Designing AI products requires a deeper understanding of what people want. And what they voice might be different from what they want.
Humans love control and predictability while craving surprise at the same time. You can think of control and surprise as two internal dials. Their configuration might be different for different people.
Using a restaurant analogy (I love food analogies):
- Control dial: going to a familiar restaurant and ordering the favorite dish you’ve had ten times before
- Surprise dial: A fancy 10-course tasting menu at a new place
Because they are dials, we can have both in different configurations. The 10-course meal could be in your favorite cuisine — some control and some surprise. Some people might enjoy comfort, while others love to push boundaries. It’s why we often react wildly differently to the same thing.
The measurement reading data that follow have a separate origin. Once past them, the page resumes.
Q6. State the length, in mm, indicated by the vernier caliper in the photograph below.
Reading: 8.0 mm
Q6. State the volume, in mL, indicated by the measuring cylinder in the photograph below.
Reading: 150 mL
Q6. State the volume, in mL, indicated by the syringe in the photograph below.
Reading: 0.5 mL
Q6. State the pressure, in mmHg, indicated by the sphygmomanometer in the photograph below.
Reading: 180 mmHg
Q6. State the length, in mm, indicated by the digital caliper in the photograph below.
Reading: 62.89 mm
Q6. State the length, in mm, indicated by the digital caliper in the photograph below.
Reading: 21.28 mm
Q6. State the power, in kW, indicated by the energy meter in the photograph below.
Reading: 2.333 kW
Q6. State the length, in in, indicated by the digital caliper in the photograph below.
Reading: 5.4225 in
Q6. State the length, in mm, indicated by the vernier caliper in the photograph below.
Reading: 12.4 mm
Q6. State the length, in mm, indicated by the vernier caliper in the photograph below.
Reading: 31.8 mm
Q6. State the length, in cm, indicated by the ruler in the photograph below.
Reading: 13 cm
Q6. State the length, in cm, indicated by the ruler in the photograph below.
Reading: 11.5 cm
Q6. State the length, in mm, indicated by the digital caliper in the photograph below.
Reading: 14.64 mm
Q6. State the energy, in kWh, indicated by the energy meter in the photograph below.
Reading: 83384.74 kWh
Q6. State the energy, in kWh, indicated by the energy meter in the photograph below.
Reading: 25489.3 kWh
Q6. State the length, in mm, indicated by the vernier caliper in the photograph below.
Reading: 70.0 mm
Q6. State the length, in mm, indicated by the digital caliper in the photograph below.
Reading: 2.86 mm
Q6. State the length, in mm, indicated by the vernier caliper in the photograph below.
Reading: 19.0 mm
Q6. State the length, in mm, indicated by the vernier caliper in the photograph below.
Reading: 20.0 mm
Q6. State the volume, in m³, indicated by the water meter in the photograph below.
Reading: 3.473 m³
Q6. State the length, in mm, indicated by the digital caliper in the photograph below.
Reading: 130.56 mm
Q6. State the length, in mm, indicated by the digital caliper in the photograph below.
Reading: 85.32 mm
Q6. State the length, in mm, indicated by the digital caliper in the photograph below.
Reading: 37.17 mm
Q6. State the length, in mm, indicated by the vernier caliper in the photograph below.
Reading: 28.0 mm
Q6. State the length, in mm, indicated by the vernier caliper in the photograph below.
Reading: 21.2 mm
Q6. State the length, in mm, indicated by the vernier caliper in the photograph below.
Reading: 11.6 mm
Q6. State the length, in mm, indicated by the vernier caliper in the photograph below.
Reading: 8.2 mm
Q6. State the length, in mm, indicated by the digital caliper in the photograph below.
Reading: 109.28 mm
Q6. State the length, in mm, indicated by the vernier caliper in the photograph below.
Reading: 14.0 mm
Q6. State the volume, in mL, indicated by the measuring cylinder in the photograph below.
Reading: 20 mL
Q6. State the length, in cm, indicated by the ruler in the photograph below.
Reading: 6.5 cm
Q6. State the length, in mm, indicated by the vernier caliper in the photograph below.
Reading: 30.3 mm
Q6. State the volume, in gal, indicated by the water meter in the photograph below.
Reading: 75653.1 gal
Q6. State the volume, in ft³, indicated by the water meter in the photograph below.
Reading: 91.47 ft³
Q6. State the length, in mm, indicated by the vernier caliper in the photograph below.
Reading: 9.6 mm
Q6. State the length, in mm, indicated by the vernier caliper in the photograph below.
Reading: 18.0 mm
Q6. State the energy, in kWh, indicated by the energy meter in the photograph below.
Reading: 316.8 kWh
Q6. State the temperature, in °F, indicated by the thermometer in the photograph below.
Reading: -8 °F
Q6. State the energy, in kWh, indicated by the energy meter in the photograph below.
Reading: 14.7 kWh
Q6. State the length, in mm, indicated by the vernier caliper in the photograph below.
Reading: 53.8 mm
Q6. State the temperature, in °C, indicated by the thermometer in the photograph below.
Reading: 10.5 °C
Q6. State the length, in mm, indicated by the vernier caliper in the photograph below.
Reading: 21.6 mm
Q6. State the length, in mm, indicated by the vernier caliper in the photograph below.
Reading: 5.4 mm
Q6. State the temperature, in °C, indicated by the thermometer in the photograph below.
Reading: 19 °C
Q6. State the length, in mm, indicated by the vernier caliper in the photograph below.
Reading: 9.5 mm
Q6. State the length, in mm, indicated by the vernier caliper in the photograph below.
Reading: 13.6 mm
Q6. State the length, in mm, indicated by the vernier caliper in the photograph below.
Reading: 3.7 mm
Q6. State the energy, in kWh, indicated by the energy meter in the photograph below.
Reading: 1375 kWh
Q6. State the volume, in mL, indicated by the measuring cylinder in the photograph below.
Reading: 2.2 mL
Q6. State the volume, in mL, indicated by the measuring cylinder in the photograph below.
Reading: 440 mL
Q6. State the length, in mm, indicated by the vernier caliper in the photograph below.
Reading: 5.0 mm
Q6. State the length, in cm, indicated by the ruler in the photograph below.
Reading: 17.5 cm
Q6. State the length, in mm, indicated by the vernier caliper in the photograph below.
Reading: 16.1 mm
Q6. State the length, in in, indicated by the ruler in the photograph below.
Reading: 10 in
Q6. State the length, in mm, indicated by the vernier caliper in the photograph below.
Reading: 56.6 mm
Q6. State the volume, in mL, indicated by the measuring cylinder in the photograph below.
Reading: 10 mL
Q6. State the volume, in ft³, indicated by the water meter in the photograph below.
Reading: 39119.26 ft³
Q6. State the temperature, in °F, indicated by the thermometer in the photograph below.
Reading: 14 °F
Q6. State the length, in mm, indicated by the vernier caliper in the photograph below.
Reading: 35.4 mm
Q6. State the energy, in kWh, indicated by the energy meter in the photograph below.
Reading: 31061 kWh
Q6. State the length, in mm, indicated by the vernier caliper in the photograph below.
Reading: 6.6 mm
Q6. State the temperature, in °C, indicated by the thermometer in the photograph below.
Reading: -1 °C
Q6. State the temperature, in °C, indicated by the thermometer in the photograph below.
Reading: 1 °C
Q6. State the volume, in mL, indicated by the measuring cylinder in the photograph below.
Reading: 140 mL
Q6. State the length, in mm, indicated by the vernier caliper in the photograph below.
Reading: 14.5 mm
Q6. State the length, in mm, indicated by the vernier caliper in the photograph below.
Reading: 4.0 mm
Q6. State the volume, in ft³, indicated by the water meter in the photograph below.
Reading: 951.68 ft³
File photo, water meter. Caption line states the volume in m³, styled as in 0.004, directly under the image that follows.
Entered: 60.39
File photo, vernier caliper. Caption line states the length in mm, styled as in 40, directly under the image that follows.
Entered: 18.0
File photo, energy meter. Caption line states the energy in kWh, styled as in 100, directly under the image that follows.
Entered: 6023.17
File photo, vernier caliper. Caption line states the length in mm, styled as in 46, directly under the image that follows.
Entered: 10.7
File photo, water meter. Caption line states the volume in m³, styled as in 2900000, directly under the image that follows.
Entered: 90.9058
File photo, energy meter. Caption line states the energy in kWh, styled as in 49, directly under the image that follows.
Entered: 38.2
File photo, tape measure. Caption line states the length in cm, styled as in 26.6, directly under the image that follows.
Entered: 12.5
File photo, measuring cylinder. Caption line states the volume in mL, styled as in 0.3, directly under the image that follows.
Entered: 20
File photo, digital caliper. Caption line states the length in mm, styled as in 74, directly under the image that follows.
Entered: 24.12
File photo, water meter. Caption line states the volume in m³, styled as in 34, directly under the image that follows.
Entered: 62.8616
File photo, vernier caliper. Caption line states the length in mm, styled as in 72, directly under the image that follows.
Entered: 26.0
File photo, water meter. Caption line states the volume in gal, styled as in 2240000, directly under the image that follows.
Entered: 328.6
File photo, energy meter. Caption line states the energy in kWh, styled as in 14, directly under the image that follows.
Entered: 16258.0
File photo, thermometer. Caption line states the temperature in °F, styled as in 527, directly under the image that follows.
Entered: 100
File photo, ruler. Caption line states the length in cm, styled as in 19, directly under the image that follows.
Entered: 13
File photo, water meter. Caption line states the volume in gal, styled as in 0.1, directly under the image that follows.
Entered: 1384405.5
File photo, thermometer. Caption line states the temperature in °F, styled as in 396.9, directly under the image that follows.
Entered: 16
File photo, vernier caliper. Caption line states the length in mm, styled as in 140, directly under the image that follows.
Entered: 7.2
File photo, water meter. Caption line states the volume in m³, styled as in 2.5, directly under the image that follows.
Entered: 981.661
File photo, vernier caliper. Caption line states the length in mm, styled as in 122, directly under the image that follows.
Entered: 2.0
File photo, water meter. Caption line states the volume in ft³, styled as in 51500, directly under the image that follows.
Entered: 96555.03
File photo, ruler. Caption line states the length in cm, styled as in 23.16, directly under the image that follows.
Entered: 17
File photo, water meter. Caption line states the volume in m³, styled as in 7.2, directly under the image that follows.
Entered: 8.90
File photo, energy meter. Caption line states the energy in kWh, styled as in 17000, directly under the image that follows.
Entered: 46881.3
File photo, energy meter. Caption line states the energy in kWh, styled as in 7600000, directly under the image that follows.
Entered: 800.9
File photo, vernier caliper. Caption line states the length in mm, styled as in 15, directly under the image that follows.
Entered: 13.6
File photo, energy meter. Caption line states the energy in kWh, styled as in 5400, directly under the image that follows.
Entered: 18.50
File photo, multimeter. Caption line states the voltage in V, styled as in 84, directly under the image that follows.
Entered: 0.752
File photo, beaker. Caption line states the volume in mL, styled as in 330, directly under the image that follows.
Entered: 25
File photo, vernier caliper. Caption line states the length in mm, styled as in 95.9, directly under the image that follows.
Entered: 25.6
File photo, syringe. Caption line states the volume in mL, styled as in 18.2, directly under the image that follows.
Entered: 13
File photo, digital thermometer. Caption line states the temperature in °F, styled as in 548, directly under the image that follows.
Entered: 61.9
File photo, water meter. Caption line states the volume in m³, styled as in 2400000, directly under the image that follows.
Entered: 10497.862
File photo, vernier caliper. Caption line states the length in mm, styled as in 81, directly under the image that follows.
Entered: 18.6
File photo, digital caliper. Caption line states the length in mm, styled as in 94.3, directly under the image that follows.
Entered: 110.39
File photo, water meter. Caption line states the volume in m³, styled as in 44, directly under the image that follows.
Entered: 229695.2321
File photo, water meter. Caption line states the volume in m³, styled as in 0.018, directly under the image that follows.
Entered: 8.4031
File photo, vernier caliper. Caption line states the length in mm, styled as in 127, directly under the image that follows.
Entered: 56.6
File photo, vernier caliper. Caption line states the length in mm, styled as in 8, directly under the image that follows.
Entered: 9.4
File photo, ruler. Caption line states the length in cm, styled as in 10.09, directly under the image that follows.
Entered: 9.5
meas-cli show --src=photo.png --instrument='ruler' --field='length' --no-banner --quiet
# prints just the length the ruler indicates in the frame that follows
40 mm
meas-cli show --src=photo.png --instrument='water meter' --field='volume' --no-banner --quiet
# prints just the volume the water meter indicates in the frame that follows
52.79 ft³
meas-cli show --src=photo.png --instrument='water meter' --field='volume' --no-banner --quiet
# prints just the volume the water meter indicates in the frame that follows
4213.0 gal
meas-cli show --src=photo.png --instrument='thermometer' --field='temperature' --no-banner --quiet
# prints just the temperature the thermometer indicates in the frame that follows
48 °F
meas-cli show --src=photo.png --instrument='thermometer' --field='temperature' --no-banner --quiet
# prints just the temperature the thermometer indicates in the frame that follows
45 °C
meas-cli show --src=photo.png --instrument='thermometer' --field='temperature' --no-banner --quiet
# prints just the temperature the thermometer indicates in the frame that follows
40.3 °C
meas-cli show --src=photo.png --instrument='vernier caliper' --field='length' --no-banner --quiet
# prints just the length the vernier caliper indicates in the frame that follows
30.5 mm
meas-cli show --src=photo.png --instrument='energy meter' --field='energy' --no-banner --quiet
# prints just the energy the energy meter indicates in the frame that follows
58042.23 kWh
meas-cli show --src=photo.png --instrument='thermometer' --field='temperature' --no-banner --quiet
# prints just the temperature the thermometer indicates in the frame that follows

AI models do what we tell them to do, and they will become better at that as they get safer and better aligned. But most of it won’t be very impressive. It will give what we requested — a comfort meal. We don’t need 10-course tasting menus all the time. We all have the ‘control’ dial inside us. But the perception of quality is often linked to how surprising or new something is. Where’s the magic in it if you know exactly what you’ll get? The AI examples that people love the most are the ones where it goes off the rails and becomes “unhinged.” It’s the ‘surprise’ dial being satisfied.
I now design AI experiences regularly and often need to understand those dials in people. What do people expect from a given experience? The design process now requires understanding where their control/surprise dials are. Create something predictable, and they’ll never use it again. Design a complete surprise, and you’ll have a PR nightmare.
The control dial is visible through language. “I expect this,” and all its variations you usually hear during user testing. The surprise dial is visible through emotion and often shows up as a sense of excitement and exhilaration that is hard for most people to describe.
Designing great AI products in the future will likely require catering to both dials. Most seem to be focusing only on the control one.